Palm futures inch up on tight supply fears

Malaysian  palm oil futures inched up 0.7 per cent yesterday as some investors took positions with an eye to potentially bullish vegetable oil stocks data in the Southeast Asian country due next week.

“They (the investors) want to be on the safe side,” said a trader with a local commodities brokerage. “Export data for the the first ten days of August are also expected to be much higher as well.”

The benchmark October contract on Bursa Malaysia’s Derivatives Exchange settled up RM16 at RM2,341, just 0.7 per cent off a seven-week high hit on Wednesday.

Malaysia’s palm oil stocks fell 3.7 per cent in July to a three-month low, as the upcoming Asian festival season spurred more demand at a time when output growth was hit by poor yields, analysts forecast in a Reuters poll.

Industry regulator the Malaysian Palm Oil Board will issue July palm oil data on Monday at 0430 GMT. Cargo surveyors Intertek Testing Services and Societe Generale de Surveillance will unveil August 1-10 on the same day.

Traders said expectations of tight supplies come as more palm oil product deals are expected in less than three weeks leading up to the Asian festival, starting with Ramadan and ending with China’s mid-Autumn festival in early October.

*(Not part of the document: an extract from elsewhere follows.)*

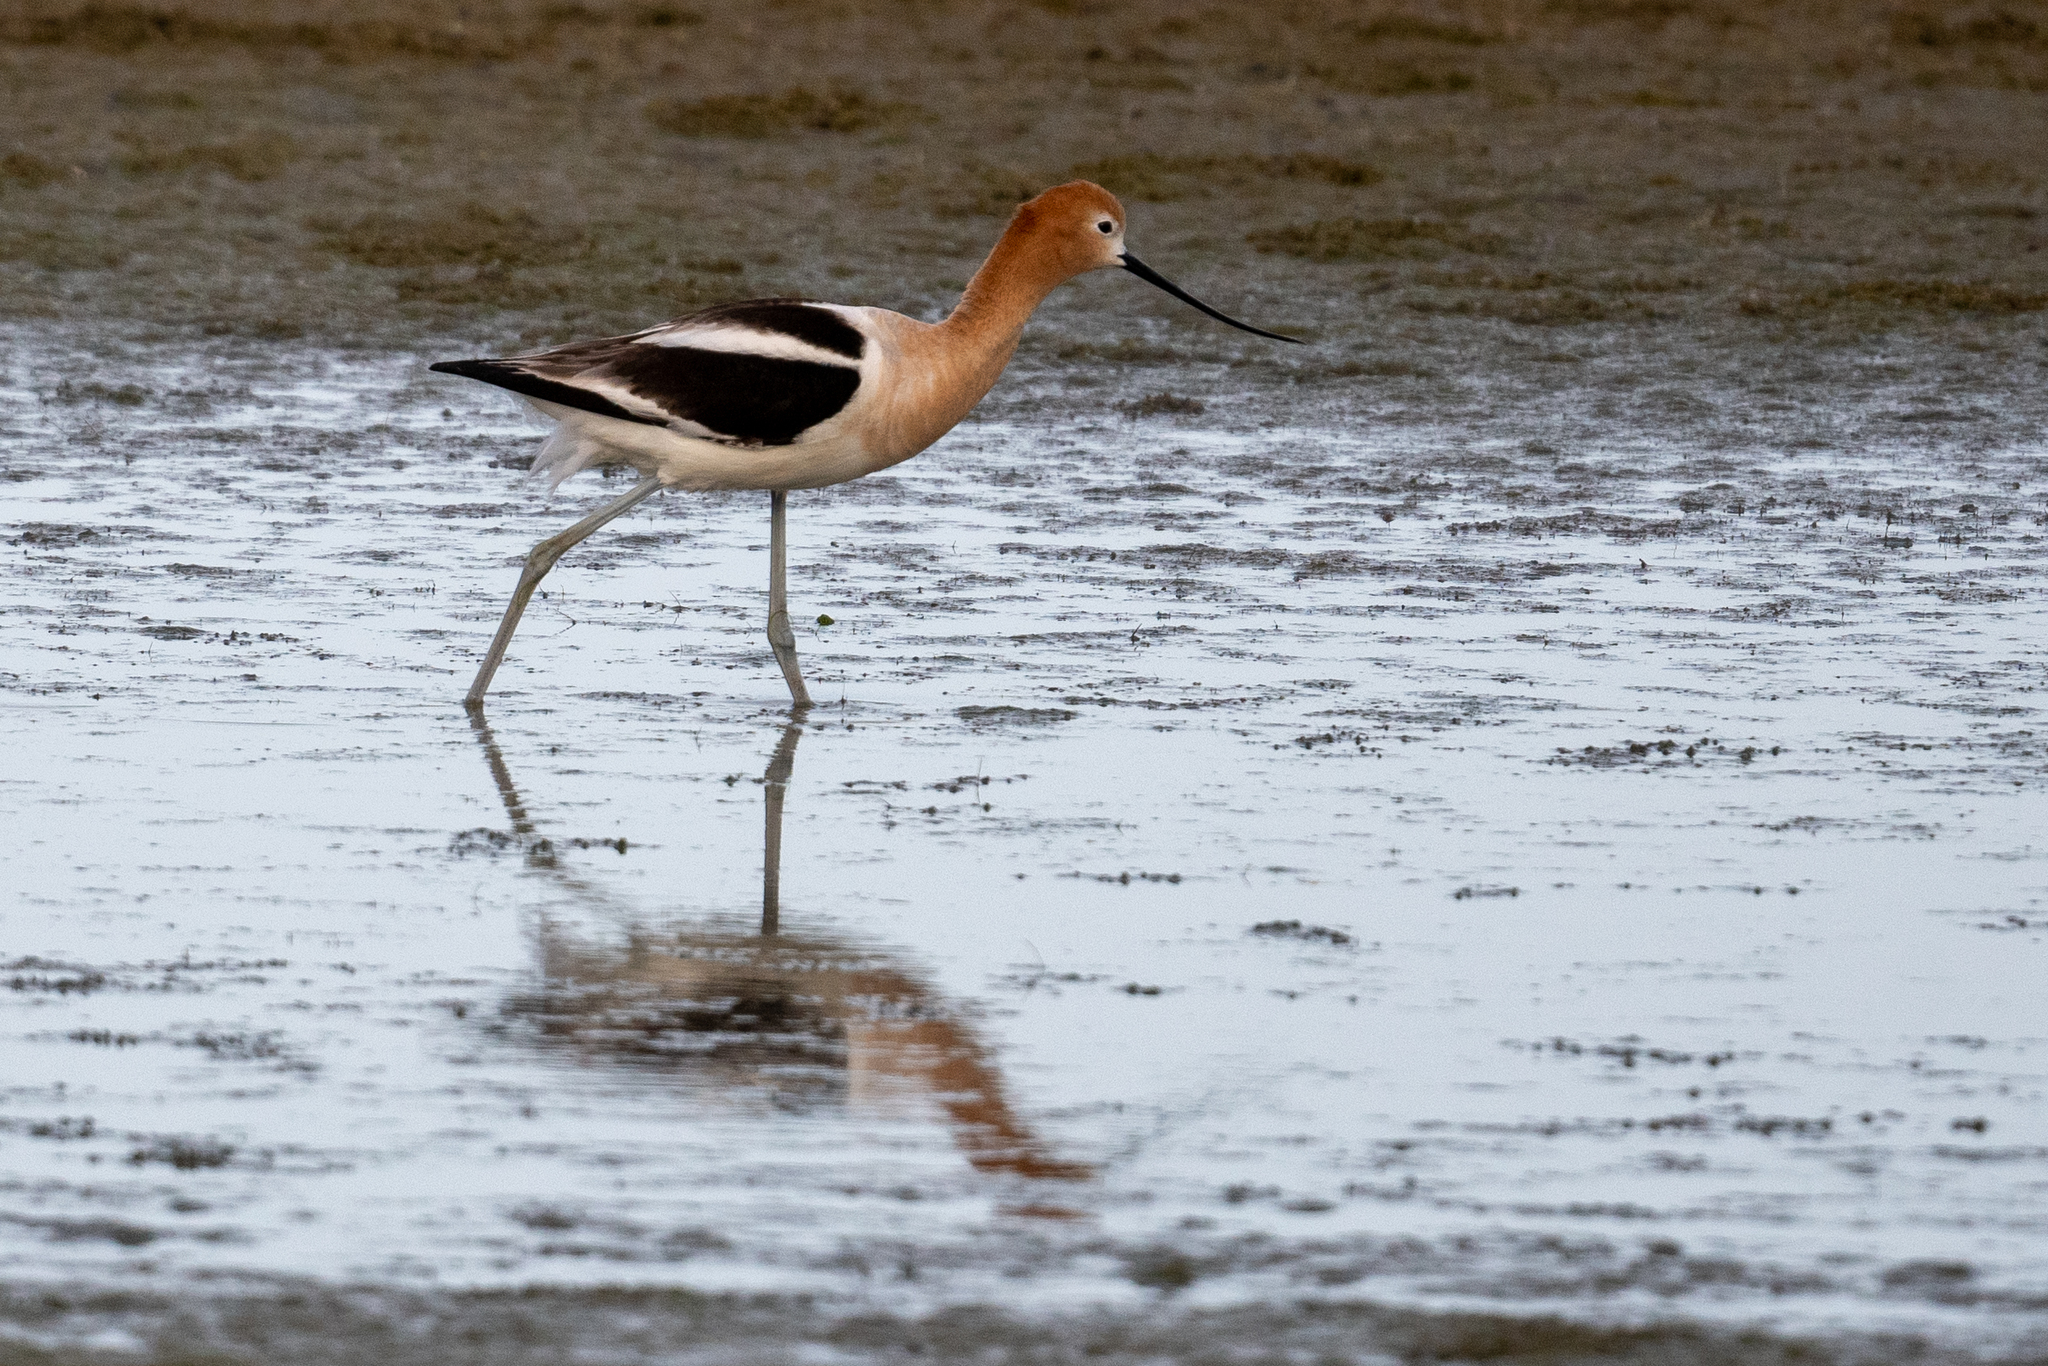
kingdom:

Ramadan, the Muslim holy month where fasts in the day are followed by feasts in the evening, will see a majority of the plantation workers in top producers Indonesia and Malaysia taking leave as well as spur orders from overseas Muslim buyers.

US crude oil edged down near US$71, worsening sentiment for vegetable oils like soyoil and rapeseed, which are increasingly channelled into the biofuel sector in Europe and South America.